The Road Safety Authority (RSA) is to start immediately spending an additional €3 million on awareness campaigns in response to an increase in the number of road deaths.
It is one of a series of actions that were agreed by the agency and the Government following an engagement with the Taoiseach and relevant ministers.
They also agreed to cut average waiting times for driving tests down to 10 weeks and NCT appointments to 12 days by mid-year, as per service-level agreements.
Simon Harris also met the Garda Commissioner and expressed concern about resources allocated to road policing.
Working with Government, the RSA committed to working towards resolving technical and legal issues so enforcement cameras can identify mobile phone use and seatbelt wearing as offences.
A Government statement following the meeting said that it was agreed to progress the delivery of 12 camera enforcement sites within the coming months, three of which are average speed cameras.
The RSA is to calculate its financial need for the remainder of 2024 and the Department of Transport is to ensure ongoing funding for the agency, subject to assessment and findings of an independent review.
It will also work with the Data Protection Commission to resolve the suspension of data sharing between the RSA and local authorities.
The Taoiseach confirmed he would chair a meeting of the Government’s Ministerial Road Safety Committee in the coming weeks to ensure “urgent progress” on these and other actions.
He added: “After nearly two decades of positive progress, we have seen recently a sudden, and worrying, increase in road deaths.
“The rise in the number of deaths on our roads is unacceptable, and a renewed focus is needed on road safety and driver behaviour.”
The funds for the RSA’s increased road safety campaigns and education initiatives are to come from the organisation’s own reserves.

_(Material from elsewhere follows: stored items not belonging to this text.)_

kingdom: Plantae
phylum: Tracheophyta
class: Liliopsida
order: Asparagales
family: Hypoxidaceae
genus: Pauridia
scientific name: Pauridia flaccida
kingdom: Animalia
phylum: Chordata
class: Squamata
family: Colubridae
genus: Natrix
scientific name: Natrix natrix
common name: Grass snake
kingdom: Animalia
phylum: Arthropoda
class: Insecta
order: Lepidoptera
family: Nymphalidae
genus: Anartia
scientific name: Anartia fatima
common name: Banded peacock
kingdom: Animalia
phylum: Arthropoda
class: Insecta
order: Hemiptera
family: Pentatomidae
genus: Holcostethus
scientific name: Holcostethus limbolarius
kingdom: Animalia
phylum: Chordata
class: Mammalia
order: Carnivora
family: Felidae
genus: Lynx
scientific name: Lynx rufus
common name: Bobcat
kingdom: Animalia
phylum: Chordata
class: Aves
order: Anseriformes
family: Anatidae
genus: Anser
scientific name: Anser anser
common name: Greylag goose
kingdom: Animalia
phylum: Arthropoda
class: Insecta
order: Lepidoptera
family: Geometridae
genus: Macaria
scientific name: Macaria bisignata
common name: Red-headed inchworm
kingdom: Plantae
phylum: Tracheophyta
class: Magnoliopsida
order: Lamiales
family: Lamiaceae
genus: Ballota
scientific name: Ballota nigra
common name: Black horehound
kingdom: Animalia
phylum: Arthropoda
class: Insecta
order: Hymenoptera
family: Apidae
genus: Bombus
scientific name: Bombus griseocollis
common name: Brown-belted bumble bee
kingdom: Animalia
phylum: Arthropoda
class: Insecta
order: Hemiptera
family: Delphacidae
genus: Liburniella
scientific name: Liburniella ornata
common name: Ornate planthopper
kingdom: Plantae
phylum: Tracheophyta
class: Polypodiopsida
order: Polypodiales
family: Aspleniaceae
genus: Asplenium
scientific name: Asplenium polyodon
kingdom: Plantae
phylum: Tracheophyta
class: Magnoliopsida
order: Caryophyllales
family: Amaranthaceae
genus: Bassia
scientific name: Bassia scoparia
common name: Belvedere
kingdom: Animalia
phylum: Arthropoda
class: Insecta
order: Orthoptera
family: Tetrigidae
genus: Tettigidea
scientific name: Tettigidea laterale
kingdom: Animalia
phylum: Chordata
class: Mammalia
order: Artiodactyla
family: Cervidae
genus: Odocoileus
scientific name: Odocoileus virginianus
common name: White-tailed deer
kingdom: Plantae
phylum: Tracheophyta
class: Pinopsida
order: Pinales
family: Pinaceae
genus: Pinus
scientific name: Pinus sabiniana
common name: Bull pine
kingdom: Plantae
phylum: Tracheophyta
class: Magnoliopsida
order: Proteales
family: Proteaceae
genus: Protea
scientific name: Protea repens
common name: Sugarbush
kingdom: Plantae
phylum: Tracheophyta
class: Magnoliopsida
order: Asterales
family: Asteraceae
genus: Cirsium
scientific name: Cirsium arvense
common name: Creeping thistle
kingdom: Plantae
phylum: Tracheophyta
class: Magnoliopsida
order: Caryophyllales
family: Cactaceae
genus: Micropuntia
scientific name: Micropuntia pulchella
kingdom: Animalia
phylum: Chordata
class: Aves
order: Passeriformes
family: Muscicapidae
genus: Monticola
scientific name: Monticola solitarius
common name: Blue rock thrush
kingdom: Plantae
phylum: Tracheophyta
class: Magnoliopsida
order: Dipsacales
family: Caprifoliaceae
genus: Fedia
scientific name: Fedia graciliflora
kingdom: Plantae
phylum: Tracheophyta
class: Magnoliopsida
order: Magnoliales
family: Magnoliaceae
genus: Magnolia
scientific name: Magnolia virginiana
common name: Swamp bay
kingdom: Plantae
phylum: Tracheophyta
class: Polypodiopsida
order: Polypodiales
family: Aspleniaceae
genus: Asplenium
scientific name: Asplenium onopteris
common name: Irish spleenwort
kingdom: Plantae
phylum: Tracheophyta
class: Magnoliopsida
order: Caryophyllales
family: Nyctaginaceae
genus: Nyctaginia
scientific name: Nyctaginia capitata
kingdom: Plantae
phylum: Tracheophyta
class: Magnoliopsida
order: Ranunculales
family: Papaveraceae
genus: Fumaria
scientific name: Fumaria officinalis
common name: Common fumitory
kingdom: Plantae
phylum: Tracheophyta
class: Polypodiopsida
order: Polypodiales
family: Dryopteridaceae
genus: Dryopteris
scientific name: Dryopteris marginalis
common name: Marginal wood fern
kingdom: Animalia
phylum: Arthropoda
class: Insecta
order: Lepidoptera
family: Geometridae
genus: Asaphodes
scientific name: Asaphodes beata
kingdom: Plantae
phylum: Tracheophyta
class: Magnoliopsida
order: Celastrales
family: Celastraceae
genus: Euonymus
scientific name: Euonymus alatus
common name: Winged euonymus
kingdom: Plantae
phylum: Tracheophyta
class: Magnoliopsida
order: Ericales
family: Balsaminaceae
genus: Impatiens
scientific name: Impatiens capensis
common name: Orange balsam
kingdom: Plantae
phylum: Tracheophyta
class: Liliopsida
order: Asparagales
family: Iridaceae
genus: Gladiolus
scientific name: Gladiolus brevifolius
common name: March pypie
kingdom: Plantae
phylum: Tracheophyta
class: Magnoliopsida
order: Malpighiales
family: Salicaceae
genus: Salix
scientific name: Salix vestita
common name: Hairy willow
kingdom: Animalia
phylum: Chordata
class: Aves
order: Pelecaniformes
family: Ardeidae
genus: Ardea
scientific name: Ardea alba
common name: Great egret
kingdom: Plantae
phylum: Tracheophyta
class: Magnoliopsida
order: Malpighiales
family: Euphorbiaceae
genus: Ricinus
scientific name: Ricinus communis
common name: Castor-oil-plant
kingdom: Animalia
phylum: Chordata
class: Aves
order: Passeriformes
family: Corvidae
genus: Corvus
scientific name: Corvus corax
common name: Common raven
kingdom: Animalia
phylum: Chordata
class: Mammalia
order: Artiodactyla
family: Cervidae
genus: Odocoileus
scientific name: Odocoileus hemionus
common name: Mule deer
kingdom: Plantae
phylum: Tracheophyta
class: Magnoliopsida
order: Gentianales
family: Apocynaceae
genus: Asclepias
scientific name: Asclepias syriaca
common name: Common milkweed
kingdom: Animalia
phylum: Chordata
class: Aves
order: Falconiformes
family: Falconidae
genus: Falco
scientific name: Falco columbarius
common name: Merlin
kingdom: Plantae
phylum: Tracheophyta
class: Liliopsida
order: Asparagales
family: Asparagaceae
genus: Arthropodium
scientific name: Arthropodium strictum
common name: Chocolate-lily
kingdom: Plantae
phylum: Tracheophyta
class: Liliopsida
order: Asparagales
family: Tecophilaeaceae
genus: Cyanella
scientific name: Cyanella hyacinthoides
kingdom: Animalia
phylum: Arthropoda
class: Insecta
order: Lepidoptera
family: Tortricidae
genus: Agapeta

Earlier, Mr Harris said he is concerned with the low numbers of gardaí in the roads policing unit.
He said Garda Commissioner Drew Harris has committed to increasing the number of gardai in the unit this year after increases in 2023 and 2024 in the number of road fatalities.
The Taoiseach also emphasised the responsibility on each citizen to be safe on Irish roads, and said that “you don’t need a guard to tell you not to drink and drive”.
The Fine Gael leader agreed with his colleagues Transport Minister Eamon Ryan and junior minister Jack Chambers that the Road Safety Authority’s remit needed to be reviewed, but said he had confidence in the state agency.
“We’re not in a good place at all, to put it mildly, in relation to the trend regarding loss of lives and roads,” Mr Harris said on Monday, speaking in Lucan.
“We have made a lot of progress as a country and we need to ask ourselves, why is that progress being reversed? I don’t think it’s any one thing by the way, I think it’s quite a number of things.
“But I was really concerned to see over the Easter bank holiday weekend that the gardai detected so many people driving under the influence of drink and driving under the influence of drugs. And I think we’ve got to get real in relation to our own individual responsibilities in relation to these areas as well.”
Mr Harris said one of his first meetings as Taoiseach was with the Garda Commissioner and Justice Minister Helen McEntee last Friday, where the issue of road safety was discussed.
He said that the Garda boss assured him that he was prioritising road safety, and discussed a directive issued to members to allocate 30 minutes of road policing to each shift.
He also said he had been given assurances that numbers allocated to road policing would grow.
Mr Harris said: “I am concerned about the level of Garda resource in road traffic policing.
“I know the commissioner has to make difficult decisions with the resources available to him.
“I want to see those resources increased, so does he, and he expects them to increase over the course of this year.”
He added: “We’ve seen 63 people lose their lives on Irish roads so far this year. Half of them are below the age of 30. And this is an extraordinarily serious issue.
“We’ve made a lot of progress in recent years as a country but we have seen a lot of that progress now to be reversed.
“The trend is concerning and I’m conscious when we talk about trends and numbers that doesn’t capture the enormity of the loss of life, the empty seat at the kitchen table.”
Asked about the increase in road fatalities, Mr Ryan said that “we have to turn those figures around”.
“We had seen incredible progress – we were up to the fourth best in terms of road fatalities, we’ve dropped down to seven, so we need to get back up again,” the Green Party leader said.
He said lowering speeds, increased enforcement including more speed cameras, and redesigning “blackspots” on Irish roads were needed to address the issue.
Mr Chambers said that the road traffic Bill, which will lower speed limits along some roads, needed to be matched with “a serious uplift in enforcement”.
“Because enforcement levels have collapsed, and you have double-digit reductions in enforcement with the reductions in the numbers in roads policing units,” he said.